Bring Your Umbrellas; It’s Raining Inside

“The NASA Vehicle Assembly Building (VAB) at Kennedy Space Center on Merritt Island, Florida, is SO BIG it has its own weather systems! Clouds, rain, fog—you name it!” Sorry, no snow. It’s Florida. That’s the story that started circulating during the construction of the world’s largest one-story building. Started in 1963, the 526-foot-tall behemoth was finished in 1966 to house the giant, 326-foot-tall Saturn V rockets that took men to the moon.

The raison d’être of the Vehicle Assembly Building is to complete the final assembly of massive spacecraft before they’re wheeled out to the pad on that giant creepy crawler. So, the inside needs to be big enough to house the whole shebang standing upright, with lots of room to spare above for cranes and future (perhaps taller) rockets. To put things in perspective, the Saturn V rocket is about 60 feet taller than the Statue of Liberty. Imagine having that piece of sculpture entirely indoors.

After the Apollo program ended, the VAB was used for Skylab and 135 Space Shuttle missions. Currently, it’s back in service for the Space Launch System (SLS) rocket and Orion spacecraft for the Artemis program.

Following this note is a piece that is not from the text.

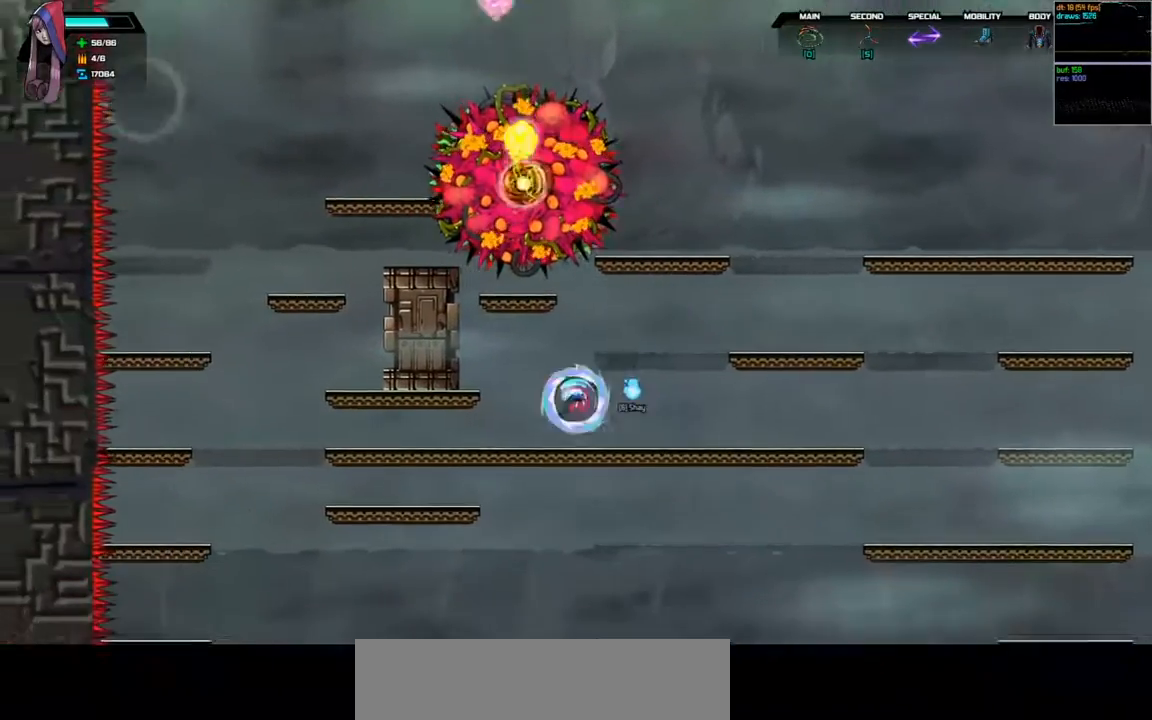
{"keys": ["right"], "events": [[33, "left", "up"], [267, "d", "up"], [267, "right", "down"], [267, "space", "up"]]}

NASA Vehicle Assembly Building Fun Facts

How big is it? Try ginormous. The average “story” in a building is about 10-14 feet, depending on building materials used and such. The first floor of the VAB is about about 52 stories tall in the area NASA calls the high bay. And there are four high bays, so back in the glory days of Moon landings, multiple Saturn Vs could be assembled in the VAB concurrently.

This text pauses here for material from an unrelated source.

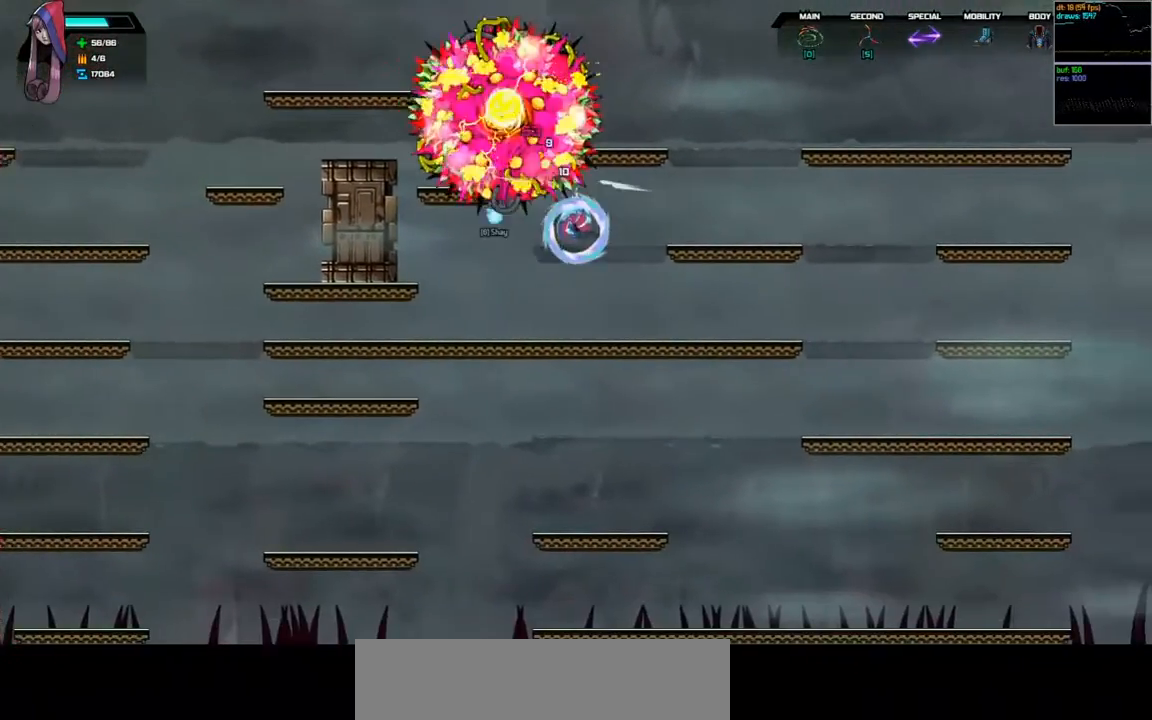
{"keys": ["d", "left", "space"], "events": [[300, "right", "up"], [400, "left", "down"], [400, "space", "down"], [467, "d", "down"]]}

There are multiple cranes inside to hoist spaceships into position. Two of them are capable of lifting 650,000 pounds each. No sweat lifting an entire space shuttle, which only weighs about 165,000 pounds empty. If you loaded to the limit, one of those cranes could lift 162 average automobiles or 120 Tesla Model Xs. Those batteries are heavy.

When finished, rockets need to get out to the launch pad, so the VAB has some of the biggest doors in existence—465 feet tall. The overlapping door panels take about 45 minutes to open or close, so I suppose one has to plan ahead when leaving for the night.

Holding all that expensive rocketry gear takes a lot of space, and the VAB is one of the largest interior spaces in the world by volume. The interior space measures 129,488,000 cubic feet. That’s almost four Empire State Buildings worth of room inside. In more practical terms, you could fit 44,262,234,814 iPhones in there, or for you foodies, almost three billion corned beef sandwiches.

Weather? Or something less?

When you’re dealing with that much un-air-conditioned space, it’s going to get a bit weird at times. Leave the wrong doors open and closed when there are high winds outside, and you might encourage dangerous wind-tunnel effects inside. No one wants billion-dollar rockets tipping over like a Miller Lite longneck, so NASA has developed limits, weather triggers and procedures to govern the status of various doors.

If you forget to turn on the AC during off-the-charts Florida heat and humidity conditions, you can facilitate what some might arguably define as “weather.”

Hot, humid air inside the VAB will normally rise, and as it goes up, and up and up, the moisture in that hot air can condense, creating condensation on stuff at the upper reaches. As that accumulates, the water can fall (drip, really) and voila! With a bit of exaggeration, some might call it rain.

But that assumes no one remembered to turn on the massive 10,000 tons of air conditioning in the building. NASA says the giant air handlers can circulate all the air in the facility in an hour. Given that A/C keeps the relative humidity inside low, that’s another strike against the claim of clouds and rain inside.

Leave it to the rocket scientists…

To ruin your day. As it turns out, while there are lots of stories that have circulated for the past 60 years about the Vehicle Assembly Building being big enough to have its own weather systems, NASA says … no.

“Contrary to popular stories circulated during construction, the VAB, which is mostly not air-conditioned, does not create its own weather – reports of indoor rain, clouds, or fog are myths.”